Rzeszę oburzonych fanek Eamona Sullivana przepraszamy za jego nieobecność na naszej początkowej liście propozycji. Dla ułagodzenia sprawy, możemy tylko powiedzieć, że piękny Austarlijczyk zdecydowanie przodował na liście propozycji, dodawanych w komentarzach w uzupełnieniu do głosów na opcję "Ktoś inny". Dodatkowo, głośno i wyraźnie przyznajemy się do tego, że cudny Sullivan podoba nam się bardziej niż Phelpsik.
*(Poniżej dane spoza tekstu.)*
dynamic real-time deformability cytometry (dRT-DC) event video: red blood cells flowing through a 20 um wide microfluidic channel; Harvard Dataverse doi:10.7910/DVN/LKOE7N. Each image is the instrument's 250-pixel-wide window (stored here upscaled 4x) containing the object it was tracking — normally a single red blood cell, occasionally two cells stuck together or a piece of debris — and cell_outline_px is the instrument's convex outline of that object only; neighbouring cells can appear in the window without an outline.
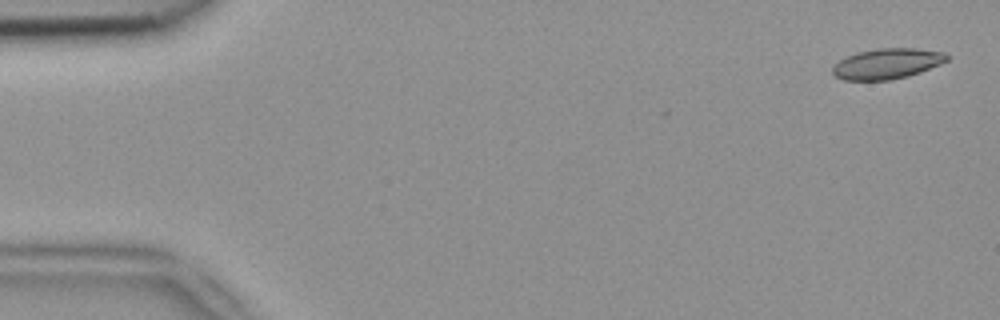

Mimo wszystko.

Oto i pełna lista laureatów:

1. Michael Phelps (13%)

2. Andreas Thorkildsen (12%)

3. Ryan Lochte (11%)

4. Bokser Alexis Vastine ex aequo z szablistą Matteo Tagliariolem (8%)

5. Ktoś inny (7%; oprócz Sullivana, wymieniano hiszpańskiego koszykarza Ricky'ego Rubio,  a także wielu innych: oszczepnika Pitkameki, pojedynczych siatkarzy, piłkarzy i szczypiornistów, lekkoatletów...)

6. Ex aequo: Tomek Majewski i skoczek do wody, Sascha Klein (po 6%)

7. Ex aequo: Szymon Kołecki i Ruben Houkes (po 5%)

8. Nasz  ciachowy faworyt, wioślarz Adam van Koeverden dopiero ósmy - wraz z siatkarzem Claytonem Stanley'em (3%)

9. 2%: polscy wioślarze, polscy srebrni szabliści, Leszek Blanik i Usain Bolt.

10. 1% : Piotr Małachowski, szczypiornista Nikola Karabatić, chodziarz Alex Schwazer, rowerzysta Maris Strombergs.

Wszystkim uczestnikom dziękujemy i gratulujemy dobrego gustu!